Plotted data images
____________________

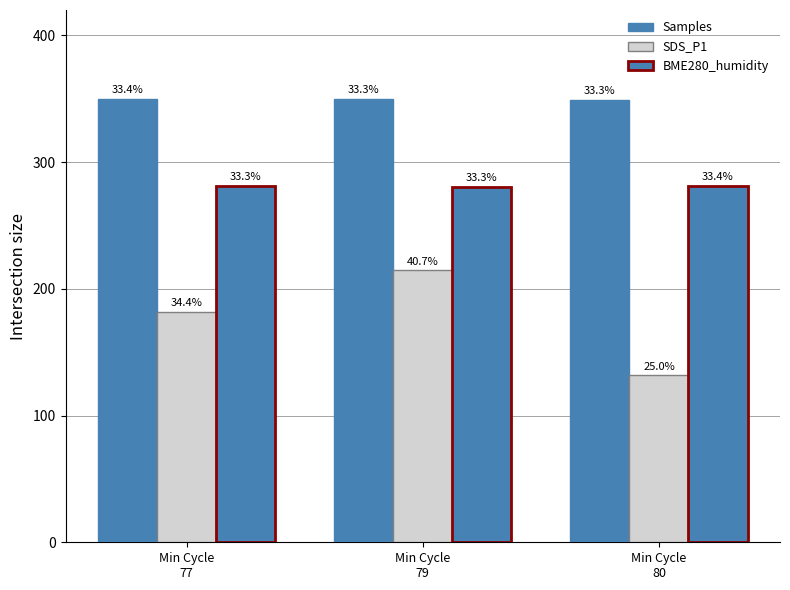

Are the bars grouped side by side (vs. stacked)?

Yes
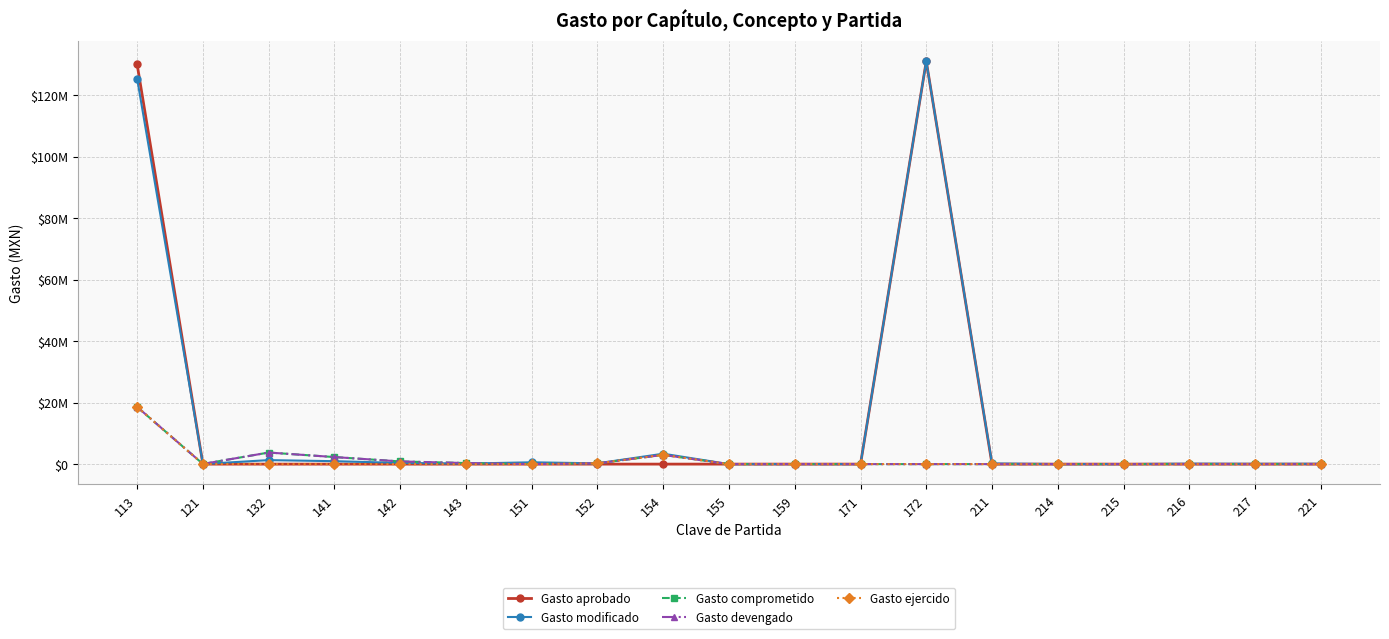

Reading left to right, list all the values displayed in this chart.

Gasto aprobado: 130026027.5	0.0	0.0	0.0	0.0	0.0	0.0	0.0	0.0	0.0	0.0	0.0	131070502.3	0.0	0.0	0.0	0.0	0.0	0.0
Gasto modificado: 125369437.5	40150.3	1299420.5	953075.1	386250.9	166832.5	590281.8	251137.7	3385149.5	0.0	16000.0	0.0	131070502.3	213856.5	5836.5	0.0	143051.1	89511.5	108354.5
Gasto comprometido: 18593783.3	49616.3	3769130.5	2294182.8	872644.7	349057.9	9018.4	251137.7	3004200.3	0.0	16000.0	0.0	0.0	2465.5	1334.0	0.0	14579.5	1307.2	14452.2
Gasto devengado: 18593783.3	49616.3	3769130.5	2294182.8	872644.7	349057.9	9018.4	251137.7	3004200.3	0.0	16000.0	0.0	0.0	1868.2	1334.0	0.0	14579.5	1307.2	14452.2
Gasto ejercido: 18593783.3	49616.3	0.0	0.0	0.0	0.0	9018.4	251137.7	3004200.3	0.0	16000.0	0.0	0.0	1868.2	1334.0	0.0	14579.5	1307.2	14452.2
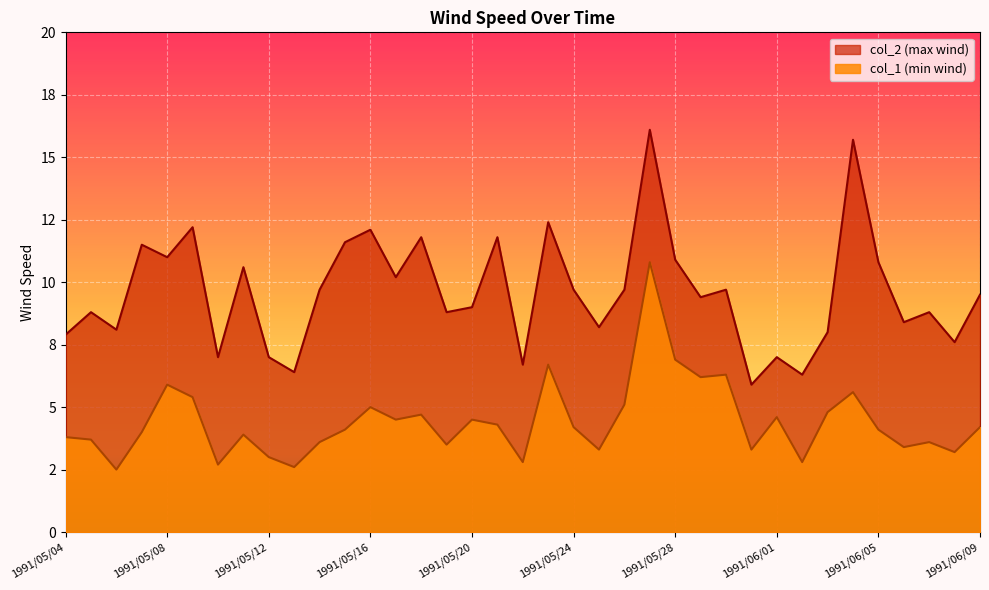

What is the smallest value displayed?

2.5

____________________

**TASK OBJECTIVE**:
Rewrite all the entries above, changing every occurrence of "displayed" to "shown" and keeping everything else identical. Omit the pictures from your answer.

**RESULT FOR THIS EXERCISE**:
Are the bars grouped side by side (vs. stacked)?

Yes

Reading left to right, list all the values shown in this chart.

Gasto aprobado: 130026027.5	0.0	0.0	0.0	0.0	0.0	0.0	0.0	0.0	0.0	0.0	0.0	131070502.3	0.0	0.0	0.0	0.0	0.0	0.0
Gasto modificado: 125369437.5	40150.3	1299420.5	953075.1	386250.9	166832.5	590281.8	251137.7	3385149.5	0.0	16000.0	0.0	131070502.3	213856.5	5836.5	0.0	143051.1	89511.5	108354.5
Gasto comprometido: 18593783.3	49616.3	3769130.5	2294182.8	872644.7	349057.9	9018.4	251137.7	3004200.3	0.0	16000.0	0.0	0.0	2465.5	1334.0	0.0	14579.5	1307.2	14452.2
Gasto devengado: 18593783.3	49616.3	3769130.5	2294182.8	872644.7	349057.9	9018.4	251137.7	3004200.3	0.0	16000.0	0.0	0.0	1868.2	1334.0	0.0	14579.5	1307.2	14452.2
Gasto ejercido: 18593783.3	49616.3	0.0	0.0	0.0	0.0	9018.4	251137.7	3004200.3	0.0	16000.0	0.0	0.0	1868.2	1334.0	0.0	14579.5	1307.2	14452.2

What is the smallest value shown?

2.5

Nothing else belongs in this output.